The art of finding (and fixing) cloud faults

Senior Editor, UK

In this guest post, Ron Vermeulen, go-to-market manager for north-west Europe at IT services provider, Comparex, runs through the process of finding and fixing cloud faults

There is no doubt that cloud computing offers huge benefits to organisations, but CIOs must accept and manage the potential barriers to realising its value.

Service faults and latency issues can prove problematic, for example, when the application in question is business-critical. They can also cost organisations time and money, and have a negative impact on the end-user experience.

Pinpointing where a performance issue occurs in the first place can also be a challenge.

When on-premise IT infrastructure was de rigueur, it was far easier for organisations to find the source of the problem, which could be down to a misbehaving server in the datacentre, for instance.

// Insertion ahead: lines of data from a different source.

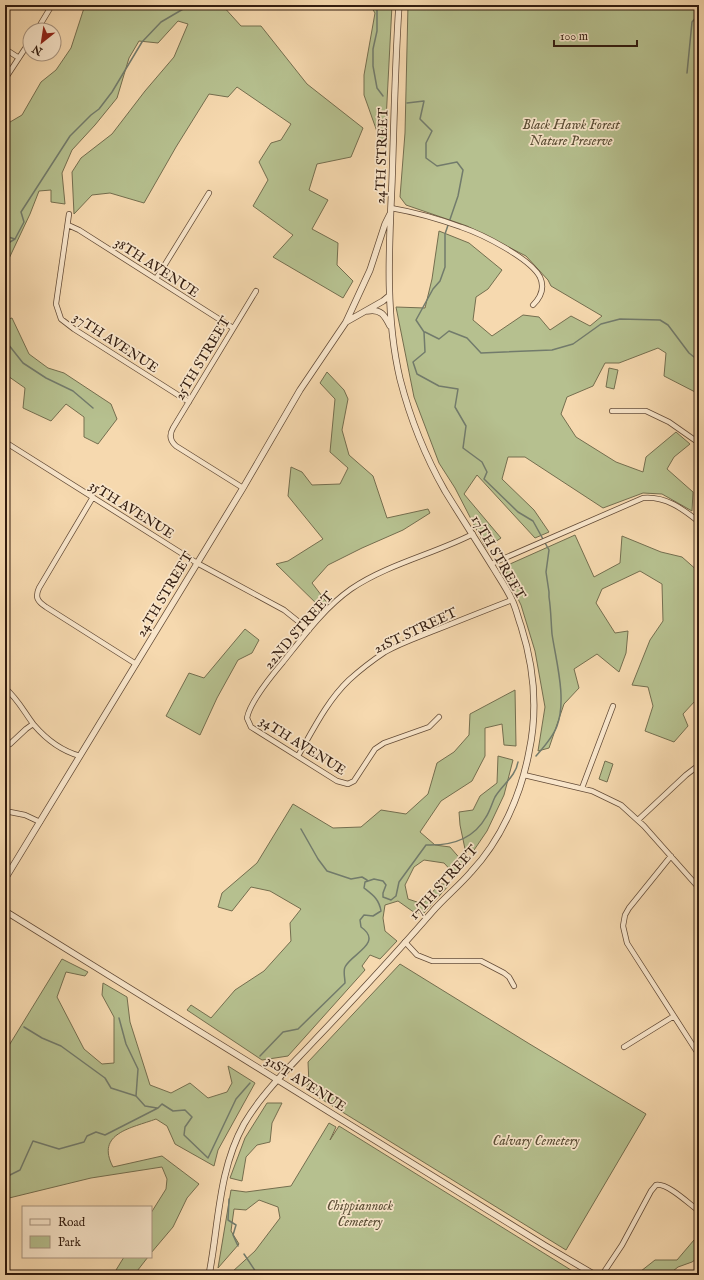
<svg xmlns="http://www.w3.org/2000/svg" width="704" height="1280" viewBox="0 0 704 1280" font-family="'IM FELL English',serif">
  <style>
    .green { fill: #b6c08f; stroke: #746e4f }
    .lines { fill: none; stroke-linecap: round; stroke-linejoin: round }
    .stream { stroke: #727b6c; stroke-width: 1.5 }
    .minor-casing { stroke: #634b37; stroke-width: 6 }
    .tertiary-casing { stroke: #634b37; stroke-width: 7 }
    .minor { stroke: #f9e6cb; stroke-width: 4.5 }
    .tertiary { stroke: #f9e6cb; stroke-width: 5.5 }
    .labels { text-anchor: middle; stroke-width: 3.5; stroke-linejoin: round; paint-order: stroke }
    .park-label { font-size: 14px; font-style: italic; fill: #5a4d35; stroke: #f9e6cb }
    .street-label { font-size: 14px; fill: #321c0f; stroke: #f9e6cb }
  </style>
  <rect width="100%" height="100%" fill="#f6d9af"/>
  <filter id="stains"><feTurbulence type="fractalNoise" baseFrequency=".005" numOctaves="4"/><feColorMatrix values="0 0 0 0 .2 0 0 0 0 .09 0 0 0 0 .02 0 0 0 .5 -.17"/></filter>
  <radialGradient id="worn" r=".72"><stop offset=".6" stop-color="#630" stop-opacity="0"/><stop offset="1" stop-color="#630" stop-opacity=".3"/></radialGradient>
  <path class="green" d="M85,5h137l19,21h20l46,58 56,44 -12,29 -34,7 -8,26 19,10 -16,29 26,14 -1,22 16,16 -10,17 -70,-41 20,-22 -40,-29 15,-26 -9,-18 12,-19 10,-3 10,-16 -54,-37 -9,10 -19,-3 -33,53 -32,56 -34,-10 -18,2 -18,19 -2,-42 9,-14 31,-24 33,-43 29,-34 14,-33 -10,-3 -20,22 -19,-2 -10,17 -12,40 -22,27 -23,25 -10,23 3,31 -14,-2v-12l-12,1 -9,23 -25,53v-142l17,-10 19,-33 15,-12 15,-22z
    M370,5h22l-7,135h-5l-16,-45v-20l11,-62z
    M408,5h291v389l-35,-18 2,-23 -8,-5 -39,15h-14l-12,23 -26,11 -6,17 15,23 40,25 27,10 3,-15 30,-25 14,12 -16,13 -7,12 26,23 -1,19 -30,-17 -19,-1 -40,15 -78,-51h-17l-6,22 32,31 15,22 -14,6 -58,-63 -13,19 37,44 -15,10 -31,-60 -16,-25 -25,-66 -18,-90 29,1 7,-29 7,-48 30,12 33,27 -14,19 -12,8 -3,23 19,16 31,-21 16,2 11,13 21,-14 19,10 12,-10 -51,-30 -3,-6 -22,-24 -59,-30 -61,-21 -6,-8 5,-64z
    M12,318l17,36 19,14 16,5 47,31 6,15 -19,25 -14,-7v-20l-18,-13 -15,17 -28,-13 2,-20 -20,-14v-54z
    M609,368l9,2 -4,19 -8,-2z
    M327,372l17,18 4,9 -6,31 7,25 24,21 14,42 41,-9 2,4 -27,17 -41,18 -34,17 -16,18 16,21 -5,6 -47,-46 12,-3 35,-22 -35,-43 3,-29 11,5 10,13 28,-1 8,-16 -18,-16 5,-53 -15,-16z
    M575,535l19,42 26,-14 2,-27 39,16 21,5 17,15v131l-4,-2 -12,13 5,12 -14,16 -29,-11 8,-25 -5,-19 -16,-2 18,-45 13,-19 -1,-37 -22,-13 -38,18 -6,14 19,30 13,-2 -2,22 -7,19 -22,-18 -23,15 5,19 -15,16 -15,44 -11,3 7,-44 -10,-56 -14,-46 -15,-31 4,-10z
    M245,629l14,11 -7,13 -14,7 -21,38 -17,37 -34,-19 23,-43 15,5z
    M515,690l1,56 -12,-1 -2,-21 -17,4v28l-13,25 -31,20 -21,31 15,13 15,2 13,15 -7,14 -12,-13 -20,-3 -10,7 -9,18 3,14 15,5 16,-20h11l-26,29h-9l-17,-12 -13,4 -2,13 2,13 12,10 -17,18 -10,-4 -8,11 3,4 -77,86 -26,4 -75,-50 4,-5 20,13 24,-28 29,-19 27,-30 -1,-18 11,-14 -31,-18 -19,-4 -19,24 -14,-4 4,-14 35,-30 36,-59 40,24 28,-1 20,-17 25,4 22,-20 9,-31 17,-11 15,-17 1,-21z
    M498,756l15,4 -9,35 -17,36 -15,22 -7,-4 -5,-24 -1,-13 14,-2 7,-14 17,-13z
    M605,761l8,3 -6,18 -8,-3z
    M62,959l26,13 -3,4 -19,-4 -9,25 27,52 18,15 12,-1v-46l-12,-22 1,-12 24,14 3,25 20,63 21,8 19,-10 18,15 19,-6 5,-9 -4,-17 27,17 -37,67 -4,16 -39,-22 -8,-18 -11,-7c-24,9 -61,14 -43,48l49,-11 37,28 -12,14 -14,29 -22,26v-40l15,-24 1,-10 -5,-12 -71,11 -86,21v-147z
    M400,964l128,79 118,71 -80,136 -261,-161 4,-5 -1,-22z
    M267,1103h15l-10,20 -2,19 -13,3 -11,12 -4,24 -12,-3 15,-40z
    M329,1123l7,4 -6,13 9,-14 240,149h-348l1,-3 23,-21 25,-33 -2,-11 -19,-7 -13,10 -12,-1 -3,22 8,13 -21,24 13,-78 15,2 45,-6z
    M699,1239v18l-7,5 -14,5 -10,8h-32l19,-15h22l17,-20z
    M124,1257h24l-14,18h-21z"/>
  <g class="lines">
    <path class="stream" d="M377,5v26l-4,18v17l4,22 6,8
      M687,73l5,-51 7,-8
      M407,103l17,-2 -4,18 12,12 -6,12v15l11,8 20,-4 6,8 -5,26 -13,38v33l-5,14 -7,8 -17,31 8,12 1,20 -12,10 4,12 22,12 19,3 -3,18 11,19 -3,22 19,14 5,10 -3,7 34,33 15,9 16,29 -3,22 3,20v5c2,13 2,25 3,37 4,27 15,65 5,92 -4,11 -13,21 -21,30
      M5,236l10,3
      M5,245l10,-6 9,-17 -3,-10 49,-76 21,-21 8,-6 13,-17 30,-50 19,-20 29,-17
      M425,332l14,7 10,-8 18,7 14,15 71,-3 21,-6 28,-20 19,-5 40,1 8,5 21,28 10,8
      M5,343l3,1 15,19 23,15 27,13 20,17
      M301,829l17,30 9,12 24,8 11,-2 5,3
      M119,1018l7,26 12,25 -2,27 9,10 12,2
      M24,1027l18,11 19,8 44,32 6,10 25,8
      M260,1056l23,-24 15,-3 47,-46c0,-5 -2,-12 0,-16 6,-13 39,-24 16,-40l-1,-7 4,-5 9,1 8,-5c-2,-12 -8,-16 -17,-23l1,-6 9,-3 9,2 3,4 -3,8v4l8,3 5,-4 3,-14 27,-37c25,1 47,-5 60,-28 4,-6 6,-14 9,-20 7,-12 21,-21 23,-35
      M5,1172l5,3 10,-5 13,-29 26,8 25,-7 3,-6 9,-4 9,3 53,-27 4,-4 11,7 12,-1 7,7 -7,10 -1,8 24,23 28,-59 14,-16
      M229,1199l-1,21 8,5 -3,10 5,11
      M244,1254l14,21"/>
    <defs>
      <path id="minor" d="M37,30l15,-25
        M5,49l14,9
        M5,79l25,-38
        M391,208c23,4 48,11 70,19 21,7 69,31 79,50 5,11 1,20 -7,28
        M69,214l-13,90 5,15 13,10 115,73
        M68,225l11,5 154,98
        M156,279l53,-86
        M612,411h34l23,11 30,21
        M5,442l192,121 87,47 25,20
        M243,488l-67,-42c-6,-5 -7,-11 -3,-18l83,-137
        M93,497l-54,91c-4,9 -2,13 7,19l90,57
        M491,564l152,-66c22,-2 39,10 56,24
        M5,688c13,11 19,24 29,37 12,14 28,26 46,31
        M439,717l-10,10 -45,16 -9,6 -21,32 -6,3 -11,-3 -86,-54 -4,-9c3,-16 25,-43 36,-56 20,-25 41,-54 68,-73 37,-25 83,-35 122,-55
        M10,744l16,-15 7,-5
        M298,756c15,-26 29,-55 51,-76 11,-10 24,-20 36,-28 16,-9 34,-15 51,-22 25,-10 50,-20 76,-30
        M524,775l68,16 29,14 23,21 55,62
        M582,788l31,-82
        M5,811l20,4 15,7
        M638,820l48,-45 13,-10
        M671,856l-42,52 -4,7 -2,11 4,17 72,112
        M405,942l12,13 15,6h49l23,12 5,4 5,9
        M624,1047l50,-31
        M602,1275l20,-30 29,-54 5,-6c12,-2 33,19 43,26"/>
      <path id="tertiary" d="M367,311c14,-3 18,5 23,15
        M346,322l37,-21 6,-5
        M5,879l238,-391 57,-98 46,-68 24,-52 15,-46 5,-10
        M5,911l539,334 51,30
        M209,1275c10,-51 9,-104 35,-151 18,-31 44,-55 68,-81 41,-43 81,-86 120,-131 12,-14 27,-26 39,-40 30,-32 50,-77 58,-120 9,-42 5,-85 -8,-126 -3,-8 -5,-18 -9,-26 -5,-11 -12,-21 -18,-31 -16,-26 -33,-52 -49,-78 -20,-35 -35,-73 -45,-112 -15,-64 -11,-131 -8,-197 2,-59 3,-118 7,-177"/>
    </defs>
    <use href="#minor" class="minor-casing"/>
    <use href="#tertiary" class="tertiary-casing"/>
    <use href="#minor" class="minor"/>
    <use href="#tertiary" class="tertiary"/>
  </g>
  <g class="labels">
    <g class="park-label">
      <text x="571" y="129">Black Hawk Forest<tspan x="571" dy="16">Nature Preserve</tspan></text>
      <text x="536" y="1145">Calvary Cemetery</text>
      <text x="360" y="1210">Chippiannock<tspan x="360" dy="16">Cemetery</tspan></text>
    </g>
    <g class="street-label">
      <text transform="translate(381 156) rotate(-88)" y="5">24TH STREET</text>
      <text transform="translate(157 267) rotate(33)" y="5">38TH AVENUE</text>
      <text transform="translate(116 342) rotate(33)" y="5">37TH AVENUE</text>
      <text transform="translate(202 358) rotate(-59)" y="5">25TH STREET</text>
      <text transform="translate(132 509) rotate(32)" y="5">35TH AVENUE</text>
      <text transform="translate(499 557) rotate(60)" y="5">17TH STREET</text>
      <text transform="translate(164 594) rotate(-59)" y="5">24TH STREET</text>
      <text transform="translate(298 630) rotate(-49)" y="5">22ND STREET</text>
      <text transform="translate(415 630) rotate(-25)" y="5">21ST STREET</text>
      <text transform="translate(303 745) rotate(32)" y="5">34TH AVENUE</text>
      <text transform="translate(443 882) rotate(-48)" y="5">17TH STREET</text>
      <text transform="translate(306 1083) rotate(32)" y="5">31ST AVENUE</text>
    </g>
  </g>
  <rect width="704" height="1280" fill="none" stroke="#f6d9af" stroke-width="20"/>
  <rect x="6" y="6" width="692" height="1268" fill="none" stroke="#321c0f" stroke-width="2"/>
  <rect x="10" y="10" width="684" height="1260" fill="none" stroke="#321c0f"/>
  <rect x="22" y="1206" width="130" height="52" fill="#f9e6cb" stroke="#a99580"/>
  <rect x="30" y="1219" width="20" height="6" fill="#f9e6cb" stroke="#a99580"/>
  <text x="58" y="1226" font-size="12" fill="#321c0f">Road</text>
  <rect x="30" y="1236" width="20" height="12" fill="#b6c08f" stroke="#a99580"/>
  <text x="58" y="1246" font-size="12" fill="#321c0f">Park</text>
  <g transform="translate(42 42) rotate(210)"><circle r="19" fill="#f9e6cb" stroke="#a99580"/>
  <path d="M0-3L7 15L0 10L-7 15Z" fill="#8f2418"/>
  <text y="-6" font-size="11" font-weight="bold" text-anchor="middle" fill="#321c0f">N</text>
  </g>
  <path d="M554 40v6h83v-6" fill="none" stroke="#321c0f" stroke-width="2"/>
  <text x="560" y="40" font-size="12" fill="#321c0f" stroke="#f9e6cb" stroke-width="3" paint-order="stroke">100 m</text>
  <rect width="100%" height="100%" filter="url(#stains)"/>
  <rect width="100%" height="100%" fill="url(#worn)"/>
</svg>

It’s not so simple today, because ‘your’ public cloud server is now in someone else’s facility, and the difficulty is compounded because the glitch could be closer to home, rather than the fault of the service provider.

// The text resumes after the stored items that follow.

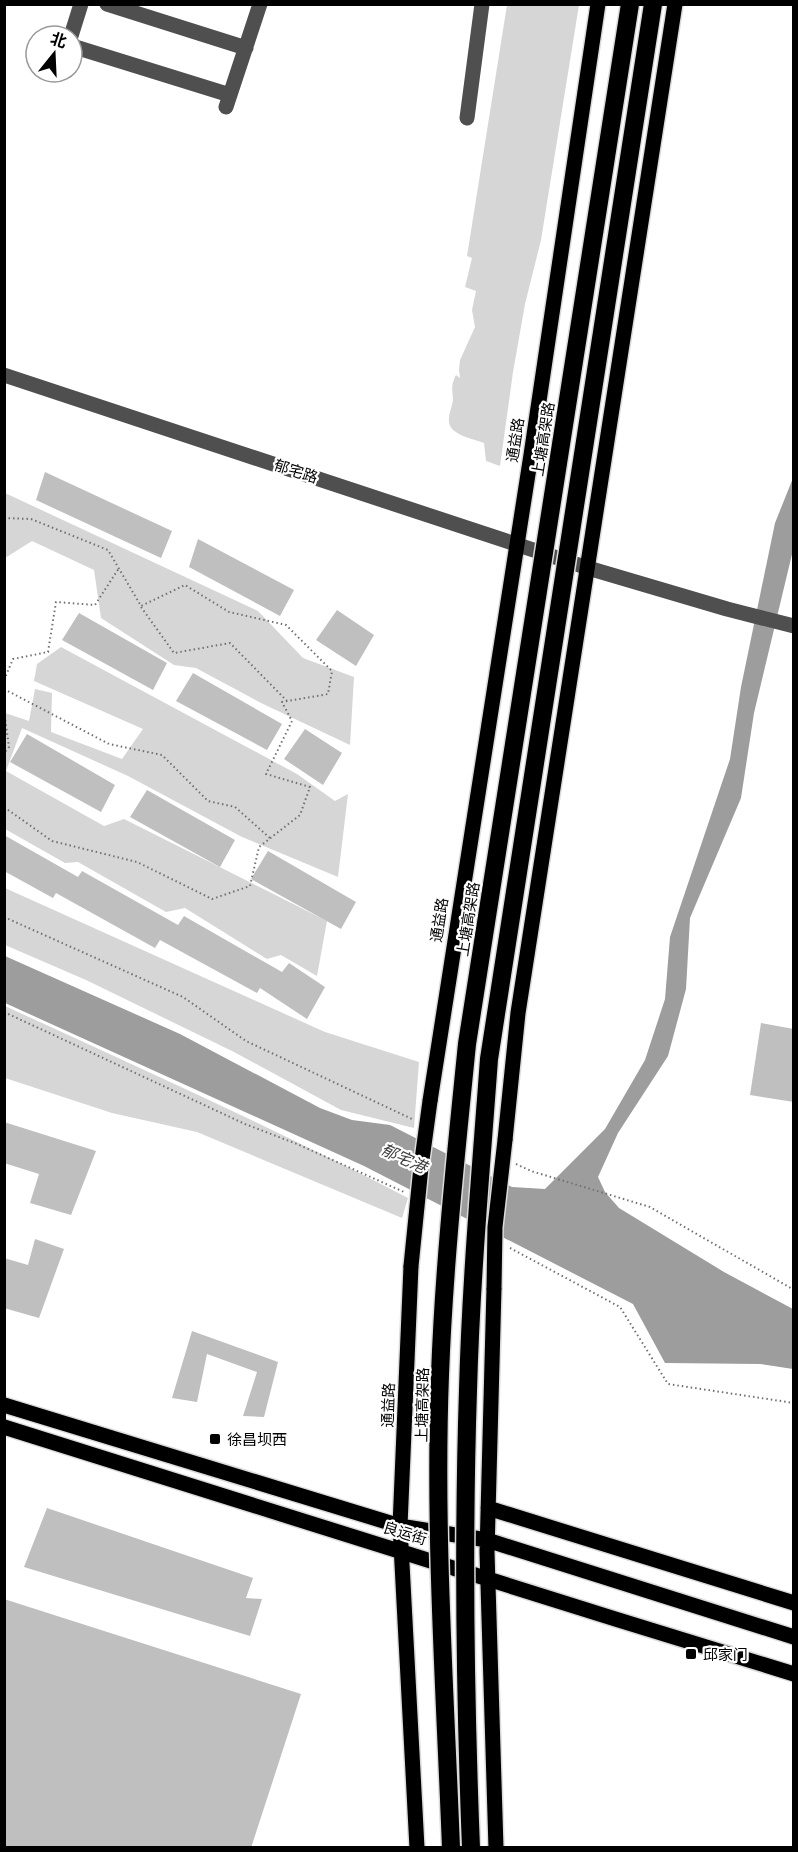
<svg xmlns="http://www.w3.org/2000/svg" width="798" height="1852" viewBox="0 0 798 1852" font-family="Quicksand,'Noto Sans SC',sans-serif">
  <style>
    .green { fill: #d6d6d6 }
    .water { fill: #9d9d9d }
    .building { fill: #bfbfbf }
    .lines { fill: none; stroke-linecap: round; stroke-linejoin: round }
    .major-casing { stroke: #dbdbdb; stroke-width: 18 }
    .path { stroke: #717171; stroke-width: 2; stroke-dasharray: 1.5 3; stroke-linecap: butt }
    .minor { stroke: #4f4f4f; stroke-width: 15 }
    .major { stroke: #000; stroke-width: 15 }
    .major-bridge-casing { stroke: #dbdbdb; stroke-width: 18; stroke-linecap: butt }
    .highway-bridge-casing { stroke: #dbdbdb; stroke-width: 21; stroke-linecap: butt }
    .major-bridge { stroke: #000; stroke-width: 15 }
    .highway-bridge { stroke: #000; stroke-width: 18 }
    .poi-dot { fill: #000; stroke: #fff; stroke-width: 2 }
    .labels { text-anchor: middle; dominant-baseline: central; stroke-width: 4.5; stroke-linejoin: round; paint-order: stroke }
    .street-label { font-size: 15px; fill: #000; stroke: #fff }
    .poi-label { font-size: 15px; fill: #000; stroke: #fff; text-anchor: start }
    .water-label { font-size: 16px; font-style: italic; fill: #3e3e3e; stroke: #fff }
  </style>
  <rect width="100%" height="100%" fill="#fff"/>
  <path class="green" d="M 507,5 L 579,5 L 541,240 L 525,304 L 513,372 L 500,466 L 486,461 L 484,443 C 474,439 450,435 449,422 C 448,414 453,406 453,398 C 452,389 451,385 456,375 L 460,378 L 459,370 L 460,360 L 475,327 L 472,310 L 476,291 L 465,287 L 472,258 L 467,256 Z
    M 5,493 L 258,611 L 303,658 L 354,677 L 350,745 L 261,703 L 196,668 L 174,665 L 101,618 L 94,570 L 32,541 L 5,558 Z
    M 61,647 L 297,774 L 335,801 L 348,794 L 338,877 L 242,837 L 128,776 L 22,728 L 6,771 L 104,826 L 124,819 L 327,921 L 317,976 L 281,955 L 267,959 L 185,908 L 166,912 L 78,862 L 65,863 L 5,829 L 5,713 L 29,721 L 35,689 L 52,693 L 51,732 L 122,759 L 143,729 L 34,681 L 37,664 Z
    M 5,888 L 325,1032 L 419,1062 L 414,1128 L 341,1110 L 234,1052 L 86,980 L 5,945 Z
    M 5,1006 C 140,1068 276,1129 408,1198 L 402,1218 L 197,1132 L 112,1113 L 5,1078 Z"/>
  <path class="water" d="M 793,478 L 793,550 L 754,713 L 741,798 L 690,918 L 686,989 L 668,1056 L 618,1133 L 598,1177 L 605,1192 L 619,1208 L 724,1272 L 793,1309 L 793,1369 L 760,1364 L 665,1363 L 633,1304 L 364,1166 L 5,1003 L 5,956 L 180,1034 L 320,1108 L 352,1120 L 390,1125 L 512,1187 L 545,1189 L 605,1129 L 645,1060 L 665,999 L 670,937 L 730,759 L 741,687 L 775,523 Z"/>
  <path class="building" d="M 45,472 L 172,531 L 161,558 L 36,500 Z
    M 198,539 L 294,590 L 280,616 L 189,567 Z
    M 337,610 L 374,635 L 356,666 L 316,640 Z
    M 79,613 L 167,663 L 153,690 L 62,640 Z
    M 193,673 L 282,724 L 267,750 L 176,701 Z
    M 305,729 L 342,753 L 323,785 L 284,759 Z
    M 27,734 L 115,785 L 101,812 L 10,762 Z
    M 147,790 L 235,840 L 220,867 L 130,817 Z
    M 4,835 L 78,877 L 82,871 L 178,925 L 184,916 L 282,972 L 289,963 L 325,987 L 307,1019 L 260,988 L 257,993 L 160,940 L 155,948 L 56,893 L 53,898 L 4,871 Z
    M 268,851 L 356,902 L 341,929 L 251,879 Z
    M 761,1023 L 794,1029 L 794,1102 L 750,1095 Z
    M 4,1122 L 96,1151 L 71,1215 L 30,1203 L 39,1174 L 4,1163 Z
    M 35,1239 L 64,1249 L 39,1318 L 4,1308 L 4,1258 L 28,1265 Z
    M 192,1331 L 278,1362 L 264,1417 L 243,1416 L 257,1372 L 207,1354 L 197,1402 L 172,1398 Z
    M 47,1508 L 253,1578 L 246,1598 L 262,1599 L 250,1636 L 24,1567 Z
    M 4,1599 L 301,1694 L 251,1848 L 4,1848 Z"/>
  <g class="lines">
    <g class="major-casing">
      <path id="major" d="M 430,1101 L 531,455 L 598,4
        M 505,1140 L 518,1013 L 675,4
        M 411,1266 L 400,1526 L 417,1848
        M 494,1288 L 487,1552 L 496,1848
        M 4,1405 L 400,1526 L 487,1540 L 794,1637
        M 4,1427 C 268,1508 530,1594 794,1674
        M 488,1508 L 794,1603"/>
    </g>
    <path class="path" d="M 4,518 L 31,519 L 108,550 L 141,606 L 185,585 L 229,612 L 286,625 L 332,671 L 328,694 L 282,702 L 292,721 L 266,774 L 310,787 L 300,815 L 259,847 L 250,886 L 212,899 L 137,862 L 52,841 L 4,807
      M 141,607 L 174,653 L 230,643 L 287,701
      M 4,680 L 13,659 L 48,652 L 56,602 L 95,605 L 119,568
      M 4,689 L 109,744 L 162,755 L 208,801 L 235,807 L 271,839
      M 4,711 L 9,747 L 4,753
      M 4,917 L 183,997 L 246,1041 L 412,1119
      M 4,1012 L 245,1124 L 297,1144 L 404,1192
      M 516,1164 L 531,1171 L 650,1207 L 794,1290
      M 510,1248 L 620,1307 L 668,1384 L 794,1403"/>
    <path class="minor" d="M 107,4 L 246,48
      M 71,36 L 81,4
      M 72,46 L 230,95
      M 226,107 L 260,4
      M 467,118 L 482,4
      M 4,375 L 588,568 L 727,609 L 794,626"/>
    <use href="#major" class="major"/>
    <g class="major-bridge-casing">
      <path id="major-bridge" d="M 411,1266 L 421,1167 L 430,1101
        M 494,1288 L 495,1227 L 505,1140"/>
    </g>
    <g class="highway-bridge-casing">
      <path id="highway-bridge" d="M 451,1848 C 445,1690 434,1532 440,1375 C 444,1264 456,1154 467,1044 L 630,4
        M 471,1848 C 465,1695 463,1542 468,1390 C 471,1279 481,1169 489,1059 L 653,4"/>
    </g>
    <use href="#major-bridge" class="major-bridge"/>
    <use href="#highway-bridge" class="highway-bridge"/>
  </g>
  <g class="poi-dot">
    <rect x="209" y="1433" width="12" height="12" rx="3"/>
    <rect x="685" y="1648" width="12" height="12" rx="3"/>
  </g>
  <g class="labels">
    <g class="street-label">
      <text transform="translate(543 439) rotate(-81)">上塘高架路</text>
      <text transform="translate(515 440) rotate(-81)">通益路</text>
      <text transform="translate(296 471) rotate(18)">郁宅路</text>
      <text transform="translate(468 919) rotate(-81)">上塘高架路</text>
      <text transform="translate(439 920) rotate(-81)">通益路</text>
      <text transform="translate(388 1405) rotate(-88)">通益路</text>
      <text transform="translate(422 1405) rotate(-89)">上塘高架路</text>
      <text transform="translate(405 1533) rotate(17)">良运街</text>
    </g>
    <g class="poi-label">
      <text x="227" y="1439">徐昌坝西</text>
      <text x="703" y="1654">邱家门</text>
    </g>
    <g class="water-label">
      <text transform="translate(404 1158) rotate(25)">郁宅港</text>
    </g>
  </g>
  <rect width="798" height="1852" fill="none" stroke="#000000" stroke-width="12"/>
  <g transform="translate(54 54) rotate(18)"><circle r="28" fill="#ffffff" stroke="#999999" stroke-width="1.5"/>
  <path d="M0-4.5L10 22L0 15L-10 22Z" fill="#000000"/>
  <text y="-9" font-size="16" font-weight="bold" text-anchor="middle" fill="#000000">北</text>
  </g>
</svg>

A cloud service might be performing fine, but a network problem could be causing issues at ‘home’. A managed service can often help to lessen this headache by identifying, on behalf of the organisation, where the problem lies in the first place.

Finding cloud faults and fixing them

Fixing the fault is the next hurdle. If the problem is with a supplier’s services (rather than in-house) then another complication is added.

Different Service Level Agreements (SLA) for fixing a fault are in place with all cloud suppliers; and managing the various terms and conditions is a mammoth task.

SLAs governing ‘time-to-repair’ can vary greatly – up to 30 hours in some cases. For a business-critical application this is an unacceptable timeframe.

Organisations can pay for a higher level of SLA to guarantee a rapid fix time, but this is rarely factored into their initial cloud costs. As such, organisations can end up paying more than expected just to keep the lights on.

The flexibility and agility of cloud still make it the first choice for lots of organisations, but when it comes to management, many IT teams have essentially relinquished control over support and maintenance.

It is critical organisations retain visibility across their IT infrastructure and ensure individual SLAs meet the specific needs of their organisation.

Take back control of cloud

Regaining control of a cloud deployment can be achieved by adding an overarching management layer that offers visibility, or engaging a managed service to help implement this.

This means, rather than relying on a vendor to analyse a support ticket, the analysis can begin at home.

Pinpointing an issue can be done in as little as 30 minutes using tools and services available today. This offers an even greater level of control – by introducing a sophisticated management layer or service can actually spot a problem before it happens – so issues can be fixed proactively.

This level of visibility into cloud is a ‘must have’, not just a ‘nice to have’ – particularly as convoluted IT infrastructures become commonplace.

The shift to multi- and hybrid-cloud installations, pointed out by Gartner, is one example of this increasing complexity. The cloud ‘stack’ no longer just encompasses software-, infrastructure- and platform services, but can be made up of six interlocking layers.

Ultimately, ‘out of sight, out of mind’ is not a viable approach to cloud. Ensuring seamless performance and round the clock availability can only be achieved by retaining visibility and control.